Could you give the rows below again with every "Transcribe" changed to "Write out" and nothing else altered?
+++++
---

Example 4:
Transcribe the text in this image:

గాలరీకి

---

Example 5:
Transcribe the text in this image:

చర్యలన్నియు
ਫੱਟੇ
+++++
-- SOLUTION --
---

Example 4:
Write out the text in this image:

గాలరీకి

---

Example 5:
Write out the text in this image:

చర్యలన్నియు
ਫੱਟੇ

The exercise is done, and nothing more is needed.